Autor: Vicente Molina Foix
Editorial: Anagrama
232 páginas. 17 euros.
TRES TINTEROS
Argumento
Un profesor de arte cincuentón es visitado por un espíritu que le propone veinte años más de vida. Un policía municipal vive un azaroso noviazgo con una chica en Tirso de Molina. En un caserón murciano contratan a un poeta joven y empiezan a suceder extrañas desapariciones. Una pareja se instala frente al mar, en una localidad turística y en un reducido piso en el que terminan abriendo una ventana ilegal…
“Yo lo que quiero es querer y dejarme querer”, piensa uno de los personajes de La hora española, Lalo, de turismo sexual en Marruecos y frustrado por no encontrar la relación adecuada. Éste podría ser el leit-motif de por lo menos seis de los doce cuentos reunidos aquí, una colección en la que Molina Foix ha experimentado con registros muy variados. En un único relato, El peluquero de verdad (el más desmelenado del conjunto), el protagonista vive un romance pleno, con un inglés que recala de vacaciones en Madrid.

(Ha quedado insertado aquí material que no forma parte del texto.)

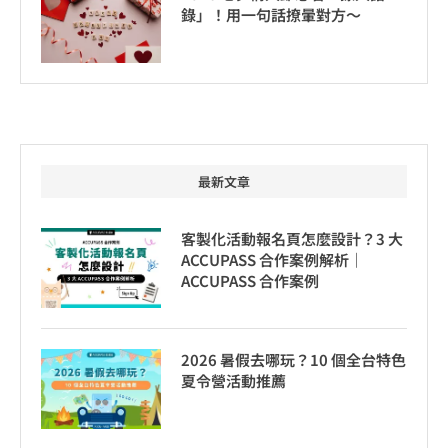
錄」！用一句話撩暈對方～
最新文章
客製化活動報名頁怎麼設計？3 大
ACCUPASS 合作案例解析｜
ACCUPASS 合作案例
2026 暑假去哪玩？10 個全台特色
夏令營活動推薦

En las otras piezas, los personajes (mayormente chicas: Marina en La comida a distancia, Clara en La cantata del café…) están perdidos en su soledad y presos en los hábitos defensivos que se han construido. Pero el deseo del otro, un anhelo de amor imperioso, les hace bascular hacia el otro lado, sin llegar a arriesgar de verdad. Las carencias afectivas se hacen también sensibles en dos retratos de pareja, el Eduardo (policía) y la Elisa de Los gemelos de bronce (ambientado en el Madrid de La Latina), y el Jorge y la Anna de La ventana ilegítima. En concreto, en la relación entre el policía y la cajera, queda descrita magistralmente toda la grisura que puede encerrar un noviazgo de barrio y la soterrada lucha de sexos que anida ahí, mandando ella con el mayor desparpajo y plegándose él a sus ritmos con bonachona aceptación. Molina Foix ensaya también el cuento con fantasmas y, en el fáustico Con tal de no morir o en el jamesiano El poeta en la torre, compone dos logrados cuadros de solitarios confrontándose con sus demonios interiores, con la verdadera dimensión de sus deseos y miedos.
Por Carles Barba










¡Buen tostón! Mejor título hubiera sido “Ideal para dormir” ZZZZZZZZZZZZZZZZ.
Aburrida es poco.
Uf, qué decepción. La precisa orquestación que este hombre dejaba en sus primeros escritos ha dado paso al más rancio penacho de lugares comunes y personajes anodinos que apenas uno recuerda por sus nombres. Ya me resultó hinchada EL ABRECARTAS, y muy mosqueante la notable inmensidad de críticas favorables que recibió (¿Muchos amigos en muchos lados con gatillo fácil?), pero ahora puedo confirmar que Molina Foix anda en horas bajas. La crítica sigue siendo positiva, pero también es verdad que la crítica se enfrenta a cualquier obra como si de un cuadro del expresionismo abstracto se tratase: con miedo a quedar como un paleto ante algo que cree no llegar a comprender. Por no seguir hablando de esta moda de títulos estridentes supuestamente originales que barajan nuestros literatos. Sigamos castigando a la vulgar mecanografía americana.